Tom Cruise is fairly good as a man with his back against a wall desperately struggling to stay ahead of his pursuers, though the emotional stuff relating to his son comes across as a little forced. Farrell is great as the cocky and ambitious FBI agent who, despite being an arrogant prick, is damned good at his job. Samantha Morton is the standout as the precog Agatha, seeming completely screwed up in the head but not in that showboating way that gets on your nerves. Max von Sydow is solid as the experienced and dignified mentor figure, while Kathryn Morris is fine as Anderton's wife. Also very memorable is Peter Stormare as an unhinged unlicensed surgeon Anderton turns to to get a new pair of eyes in order to avoid the ubiquitous biometric systems.

Visually the film has a very distinctive, bleak look completely drained of colour that matches the generally dark and sometimes grungy atmosphere of the film and makes it very arresting. At a design level, much of the technology in this future is fantastic, such as the autopilot cars that drive up buildings right to an apartment, the re-usable digital newspapers, the funky computer user interfaces, the holographic display technology, and the virtual reality systems. Sadly, some of it is also kinda silly - like, for instance, the vomit sticks that cause their targets to... vomit. Why would you design something like that? The crawly mechanical spiders that are used in one scene are cool but have a little too much of a cutesy personality to them that rings false. And then there's the flying around on jetpacks that seems to serve no purpose other than to create an admittedly quite entertaining chase scene. That scene actually highlighted one of my beefs with the film - Spielberg's inconsistent tone that mixes a serious thriller atmosphere with jarringly out of place humour that takes you right out of the film. Overall though, the film is well directed and is suspenseful and exciting. The excellent special effects and fairly decent musical score (again, somewhat uneven from John Williams) round out what is a very slick package.

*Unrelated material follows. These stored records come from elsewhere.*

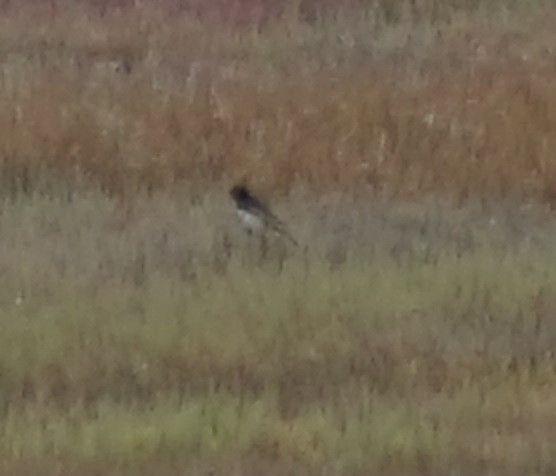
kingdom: Animalia
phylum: Chordata
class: Aves
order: Passeriformes
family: Rhipiduridae
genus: Rhipidura
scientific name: Rhipidura leucophrys
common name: Willie wagtail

'Minority Report' is a very good film that has a few annoying flaws that almost ruin it for me. I don't like it much, and I think that its sci-fi trappings are often window dressing for a thriller and not integral to the story or all that well thought out, leading to some lapses in logic - a criticism I lay at the feet of the writers, since the film excels in almost every other regard. It's definitely a worthwhile cinematic experience, and judging from other opinions my relatively mixed review is something of a minority report itself (sorry, I couldn't resist).